### Source document:
---------------

Our beauty director pays homage to New Wave actress Romy Schneider
Paying homage to beauty's most iconic looks and the women that created them
Romy Schneider. I was first hit by the juggernaut of her cat-like beauty, captured and framed in brass in the hallway of a childhood friend’s home, at 11 years old. Probably around the age in which all perceptions of beauty are silently formed. Her face has haunted me – in the most welcome sense - ever since.
Said friend was Austrian, as was Romy, who cut her teeth in 50s German cinema before gaining notoriety for her work in the French New Wave and on the stage.
But it was Inferno, a film directed by Henri-Georges Clouzot, which had begun in 1964 but was left unfinished, only to be resurrected in a documentary by Serge Bromberg in 2009, that remains the most indelible iteration of Romy, in my mind.
It was a film that didn’t want to be made. With painful irony, it was the suffocating July heatwave that carbuncled the shooting of Inferno. Film crews wilted and were replaced and replaced again. Even Romy’s co-star, Serge Reggiani fell ill and fled. And then, when Henri-Georges Clouzot himself had a heart attack, filming was abandoned.
For a shoot that survived just three weeks and a film that was never made, it’s done well to superglue itself in the canon of 60s New Wave cinema. Romy played a woman shackled by her own marriage to a husband who eventually drove himself mad with the notion that his young wife had been unfaithful.
"it is her, blue-lipped, smoking, with her gaze dropped towards the camera, that is the most singular image of Inferno"
Inferno was a psychological study of freedom and control, told through through the lens of a new psychedelia (it was shot in part colour, part black and white) that was only just finding its feet. In one tableau, Romy plays suggestively with a slinky, delicately plucking it up and down her blue nightie like a cat with a ball of wool. She is enthralling, but distant.

---------------

### Records:
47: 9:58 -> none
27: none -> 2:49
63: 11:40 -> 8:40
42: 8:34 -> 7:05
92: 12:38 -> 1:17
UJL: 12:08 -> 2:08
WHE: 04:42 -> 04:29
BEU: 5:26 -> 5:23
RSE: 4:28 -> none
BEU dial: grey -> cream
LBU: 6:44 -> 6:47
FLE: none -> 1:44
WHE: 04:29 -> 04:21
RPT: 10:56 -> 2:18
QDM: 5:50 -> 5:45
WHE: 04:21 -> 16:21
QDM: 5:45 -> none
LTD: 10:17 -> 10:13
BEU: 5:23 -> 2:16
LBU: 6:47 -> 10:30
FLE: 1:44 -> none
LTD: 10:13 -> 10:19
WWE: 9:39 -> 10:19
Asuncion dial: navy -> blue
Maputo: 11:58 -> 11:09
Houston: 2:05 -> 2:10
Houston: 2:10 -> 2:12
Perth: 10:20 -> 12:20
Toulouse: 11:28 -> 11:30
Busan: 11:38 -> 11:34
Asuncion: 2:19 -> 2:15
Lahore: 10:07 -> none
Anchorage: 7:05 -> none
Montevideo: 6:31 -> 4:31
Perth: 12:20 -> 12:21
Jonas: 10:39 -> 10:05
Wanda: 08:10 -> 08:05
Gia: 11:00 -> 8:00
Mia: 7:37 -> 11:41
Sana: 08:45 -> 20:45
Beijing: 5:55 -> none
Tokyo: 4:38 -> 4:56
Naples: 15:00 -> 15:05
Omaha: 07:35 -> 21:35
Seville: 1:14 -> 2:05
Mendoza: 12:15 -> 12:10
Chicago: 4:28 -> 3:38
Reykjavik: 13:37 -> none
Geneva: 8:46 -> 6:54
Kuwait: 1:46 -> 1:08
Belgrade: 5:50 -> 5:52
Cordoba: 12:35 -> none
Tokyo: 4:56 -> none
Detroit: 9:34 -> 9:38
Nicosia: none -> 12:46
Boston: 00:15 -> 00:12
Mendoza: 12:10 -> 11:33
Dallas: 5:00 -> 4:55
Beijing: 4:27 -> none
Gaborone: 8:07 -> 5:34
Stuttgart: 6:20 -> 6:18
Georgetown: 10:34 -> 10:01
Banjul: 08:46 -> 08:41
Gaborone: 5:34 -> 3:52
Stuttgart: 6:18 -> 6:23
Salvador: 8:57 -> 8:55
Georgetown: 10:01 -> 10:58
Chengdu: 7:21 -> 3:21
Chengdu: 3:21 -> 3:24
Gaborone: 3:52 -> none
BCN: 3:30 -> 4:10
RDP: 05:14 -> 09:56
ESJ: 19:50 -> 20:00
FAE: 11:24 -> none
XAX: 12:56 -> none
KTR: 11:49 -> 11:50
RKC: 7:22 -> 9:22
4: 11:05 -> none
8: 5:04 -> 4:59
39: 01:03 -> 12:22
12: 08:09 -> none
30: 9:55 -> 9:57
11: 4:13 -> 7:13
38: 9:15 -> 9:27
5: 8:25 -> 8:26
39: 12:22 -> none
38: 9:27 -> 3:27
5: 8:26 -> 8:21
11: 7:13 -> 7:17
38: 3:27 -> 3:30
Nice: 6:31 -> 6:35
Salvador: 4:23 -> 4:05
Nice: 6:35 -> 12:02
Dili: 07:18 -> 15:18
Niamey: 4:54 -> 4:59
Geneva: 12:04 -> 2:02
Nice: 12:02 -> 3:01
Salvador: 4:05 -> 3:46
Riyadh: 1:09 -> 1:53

---------------

### Work to complete:
Pick up the article on Romy Schneider and Inferno after its final sentence and continue it in the same voice.

### Solved exercise:
But it is her, blue-lipped, smoking, with her gaze dropped towards the camera, that is the most singular image of Inferno. It’s a face that says there is no beauty without pain. Or, without hope. It’s bonkers. But also weirdly, timeless.
Of course, in attempting to ape this New Wave beauty statement, all I could comprehend was the glaring dread of blue lipstick. Smiley, happy rave make-up this isn’t. Blue lipstick is like the waltzers. It looks like fun from a distance. But up close, it’s terrifying and has a tendency to make you forget who you are.
But this was different. With the image of Romy playing back and forth in my mind and great black fins of inky black liner, once I had it on, the blue lipstick felt no more shocking to me than a cerise would have. In fact, less so.
Because this particular blue shade (Lime Crime Lipstick in – fittingly – No She Didn’t, £11.50), is steely, cold and unforgiving. Psychedelic, but sinister. Wearable? Of course not. But the extremity of the black winged eye? Entirely so. In fact, happily, appropriating Romy’s purring, cat-like beauty requires nothing more.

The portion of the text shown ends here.